Moving swiftly on... what about the bananas?

Frugaldom is shutdown but with 10 ponies, some ducks and hens to be cared for, plus all the horticultural aspects to the project, it still needs to be tended every day. This is a fulltime job. We don't have supermarkets, train stations, vast crowds or public transport around us and we don't have staff. Normally, we have volunteers, plus our weekend guests enjoying their frugal breaks! This year, so far, we welcomed our first visitors during the final weekend of February / beginning of March. They had a lovely weekend of chatting, exploring Frugaldom and grooming foals. We halted proceedings as soon as the pandemic was announced. But I digress... back to the bananas

Frugal living is a complete lifestyle of minimising waste in every area. Wastefulness just does not fit in with the ethos of frugality, nor does wanton spending on unneccessary 'stuff', but what about food? All around us we are spoiled for choice. But with lockdown, came panic buying and shortages of things like toilet paper, pasta, rice, flour and an assortment of basic essentials - even compost, as people flocked to start new gardens. It took a few weeks to iron out the problems of panic buying but it was finally brought under control, although compost still remains like black gold about here. I haven't been shopping this year, aside from visiting the village store or the agricultural merchants (which also has restrictions and cannot source compost). The village store sells bananas and a few apples and oranges: this is about the extent of the fruit selection, along wih occasional tomatoes. The fresh vegetable choice extends to potatoes, onions, carrots and mushrooms but this week they had some beetroot. Everything has increased in price and even more plastic packaging has been introduced.

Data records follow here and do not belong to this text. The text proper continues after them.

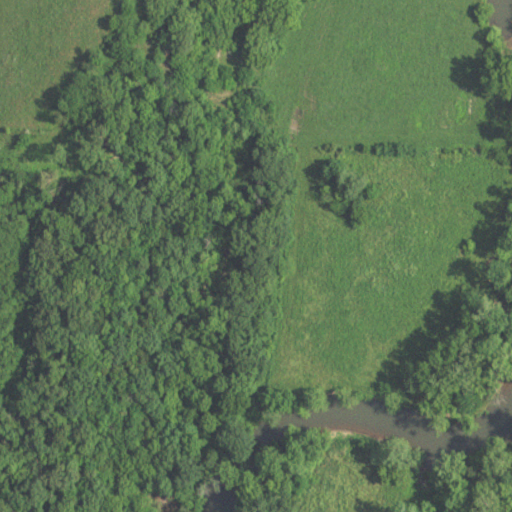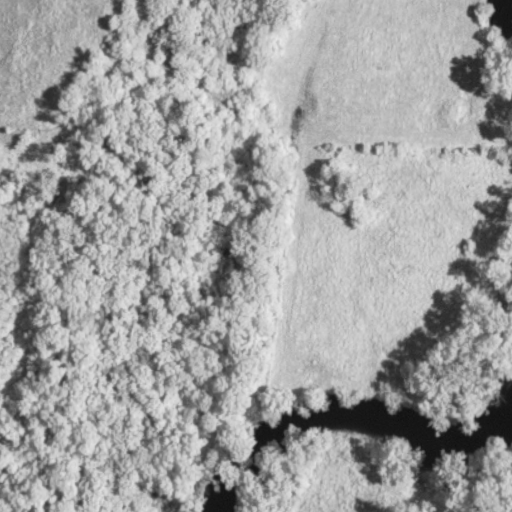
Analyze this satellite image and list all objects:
river: (360, 429)
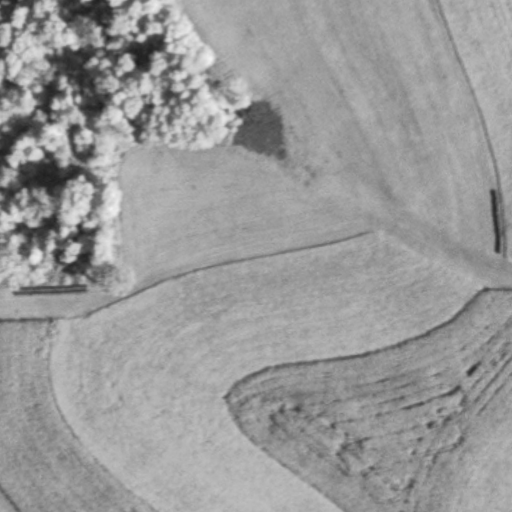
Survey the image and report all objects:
crop: (290, 285)
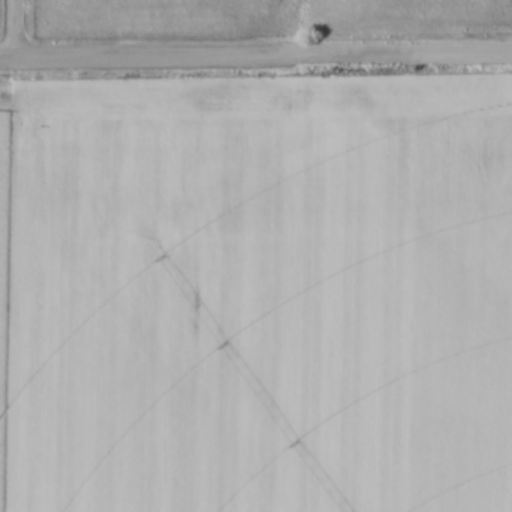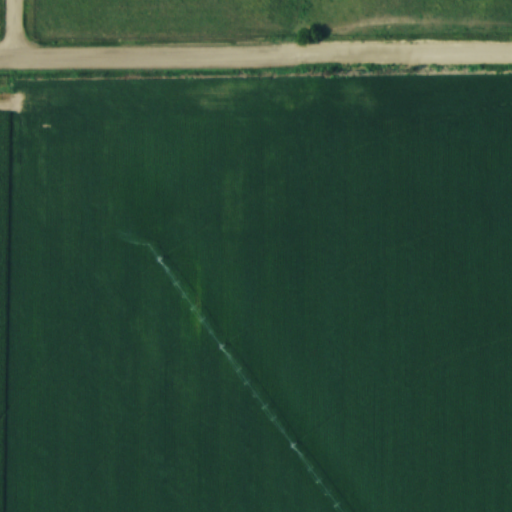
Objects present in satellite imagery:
road: (11, 33)
road: (255, 63)
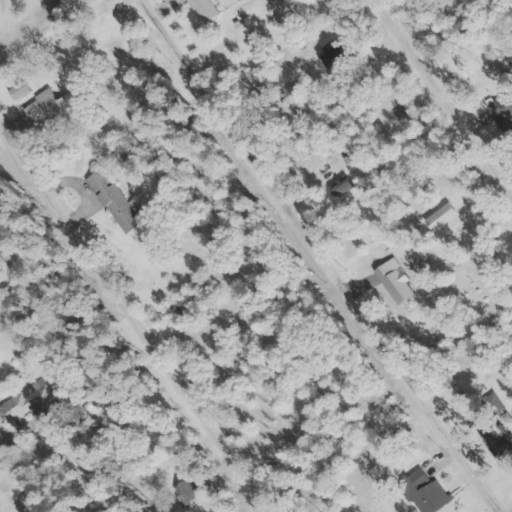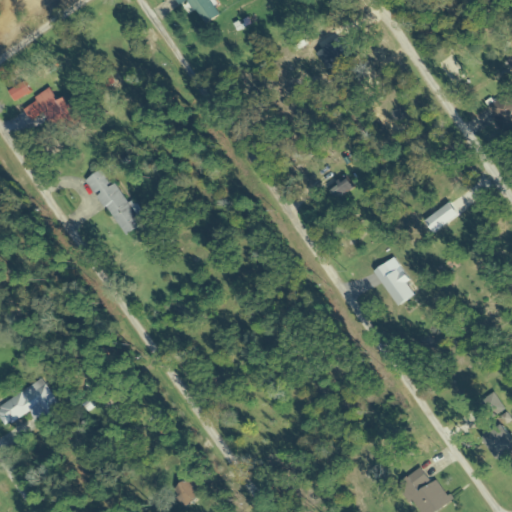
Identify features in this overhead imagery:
building: (178, 1)
road: (93, 7)
building: (205, 10)
building: (59, 111)
building: (343, 187)
building: (117, 203)
road: (309, 265)
road: (127, 328)
building: (114, 400)
building: (30, 404)
building: (500, 447)
building: (425, 493)
building: (197, 497)
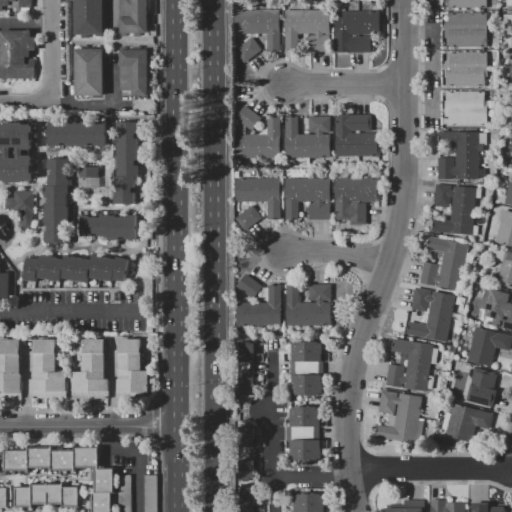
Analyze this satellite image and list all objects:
building: (511, 2)
building: (16, 3)
building: (464, 3)
building: (511, 3)
building: (14, 4)
building: (87, 17)
building: (87, 17)
building: (132, 17)
building: (133, 17)
building: (511, 21)
road: (26, 22)
building: (259, 25)
building: (259, 25)
building: (306, 29)
building: (307, 29)
building: (465, 29)
building: (354, 30)
building: (355, 30)
building: (466, 30)
building: (247, 49)
building: (247, 49)
road: (112, 52)
building: (16, 53)
building: (17, 54)
road: (42, 67)
building: (464, 68)
building: (465, 69)
building: (88, 71)
building: (89, 71)
building: (133, 71)
building: (133, 72)
road: (53, 78)
road: (346, 84)
road: (27, 100)
building: (465, 108)
building: (466, 108)
building: (511, 110)
building: (247, 117)
building: (249, 118)
road: (144, 131)
building: (75, 133)
building: (76, 133)
building: (356, 135)
building: (355, 136)
building: (307, 137)
building: (308, 138)
building: (260, 141)
building: (259, 142)
building: (511, 142)
building: (511, 148)
building: (15, 151)
road: (39, 151)
building: (15, 152)
road: (75, 152)
building: (461, 154)
building: (460, 156)
building: (125, 159)
building: (127, 161)
road: (111, 162)
building: (87, 171)
road: (17, 186)
building: (260, 193)
building: (261, 193)
building: (509, 194)
building: (509, 194)
building: (309, 196)
building: (308, 197)
building: (354, 197)
building: (354, 199)
building: (56, 200)
building: (57, 201)
building: (21, 207)
building: (23, 207)
road: (74, 208)
road: (107, 208)
building: (454, 209)
building: (455, 209)
building: (248, 216)
building: (247, 217)
building: (109, 225)
building: (108, 226)
building: (505, 228)
building: (504, 229)
road: (36, 245)
road: (87, 247)
road: (340, 254)
road: (178, 255)
road: (215, 256)
road: (8, 257)
road: (390, 258)
building: (443, 263)
building: (445, 263)
building: (75, 268)
building: (76, 268)
building: (505, 269)
building: (506, 269)
road: (159, 278)
building: (4, 283)
building: (4, 284)
building: (248, 285)
building: (249, 286)
road: (78, 289)
building: (308, 305)
building: (309, 306)
building: (497, 307)
building: (500, 309)
building: (261, 310)
building: (261, 310)
road: (70, 312)
building: (431, 314)
building: (432, 314)
building: (486, 344)
building: (487, 345)
building: (409, 365)
building: (410, 365)
building: (131, 367)
building: (306, 367)
building: (10, 368)
building: (10, 368)
building: (130, 368)
building: (242, 368)
building: (246, 368)
building: (306, 368)
building: (46, 371)
building: (91, 371)
building: (91, 371)
building: (47, 372)
road: (113, 382)
road: (25, 384)
building: (482, 386)
building: (482, 387)
building: (400, 417)
building: (400, 417)
building: (466, 422)
building: (468, 422)
road: (89, 427)
road: (275, 429)
building: (304, 432)
building: (305, 433)
road: (114, 434)
building: (246, 453)
building: (247, 453)
building: (67, 468)
building: (67, 468)
road: (431, 468)
road: (314, 477)
building: (123, 493)
building: (124, 493)
building: (149, 493)
building: (150, 493)
building: (46, 495)
building: (47, 495)
building: (3, 497)
building: (3, 497)
building: (246, 502)
building: (309, 502)
building: (309, 502)
building: (246, 503)
building: (406, 506)
building: (447, 506)
building: (447, 506)
building: (485, 507)
building: (486, 507)
building: (405, 509)
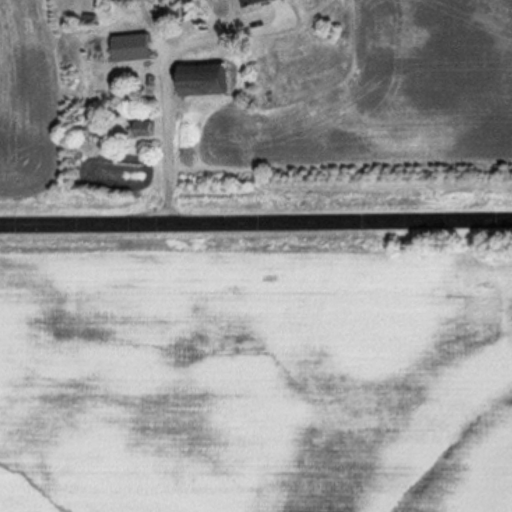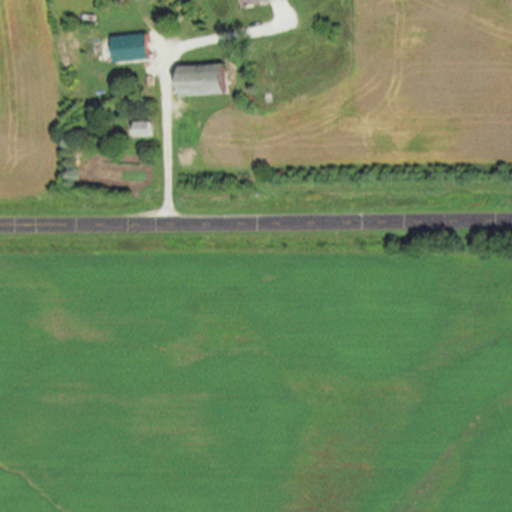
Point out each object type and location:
building: (249, 3)
building: (128, 50)
road: (165, 81)
building: (199, 82)
building: (141, 131)
road: (256, 223)
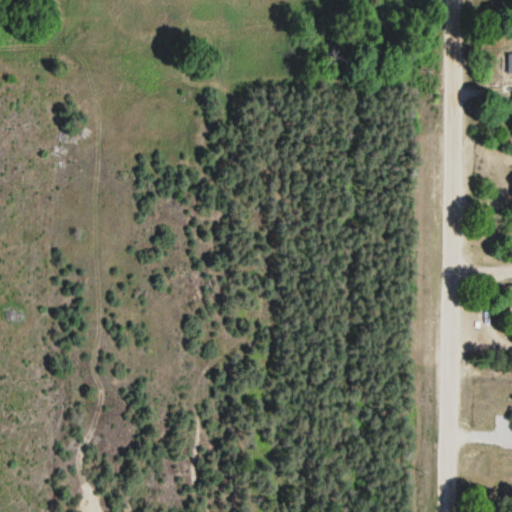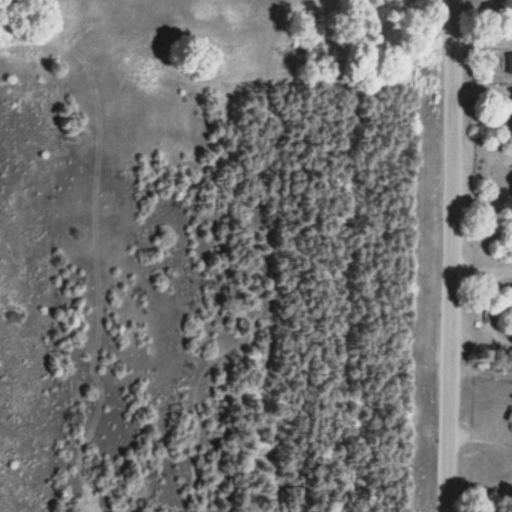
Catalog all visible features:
building: (509, 65)
road: (480, 154)
road: (450, 256)
road: (481, 272)
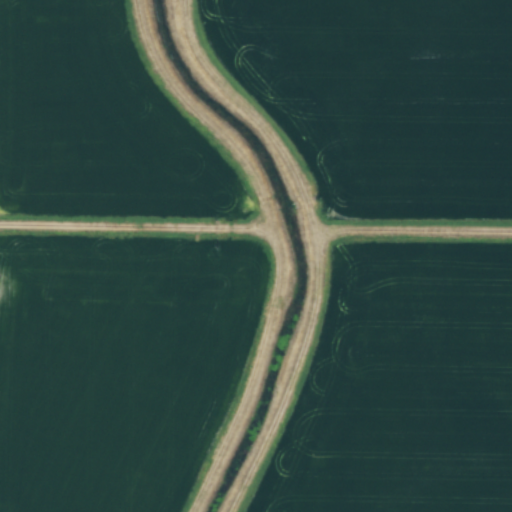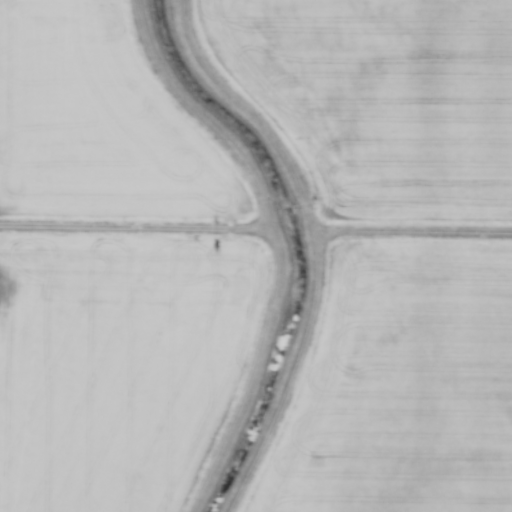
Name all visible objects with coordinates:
crop: (374, 101)
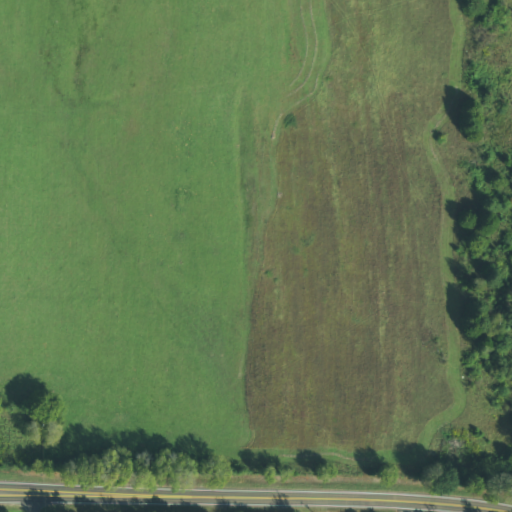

This morning, I woke early and got up to make a cup of tea, tea that we can't grow at Frugaldom. I looked at the pack of teabags and the jar of instant coffee alongside it, thinking how lucky we are to have such luxuries, neither of which can be grown here at Frugaldom, or even locally. I should be drinking home grown herbal tea. Then I picked up a banana and marvelled at it. How incredible is it that a perennial herb, which is what a banana plant is, can produce such delicious fruits - grown thousands of miles away in warmer climes, picked and packed, flown in planes, hauled in lorries, unpacked, sorted, weighed, packaged, transported through massive distribution networks, unloaded, reloaded, redistributed to shops and supermarkets throughout the country, packed on shelves for customers, like me, to buy... and all because we like the taste and we have the money to buy them.

And I had the audacity to wonder at a price increase for something that still costs mere pennies - shame on me!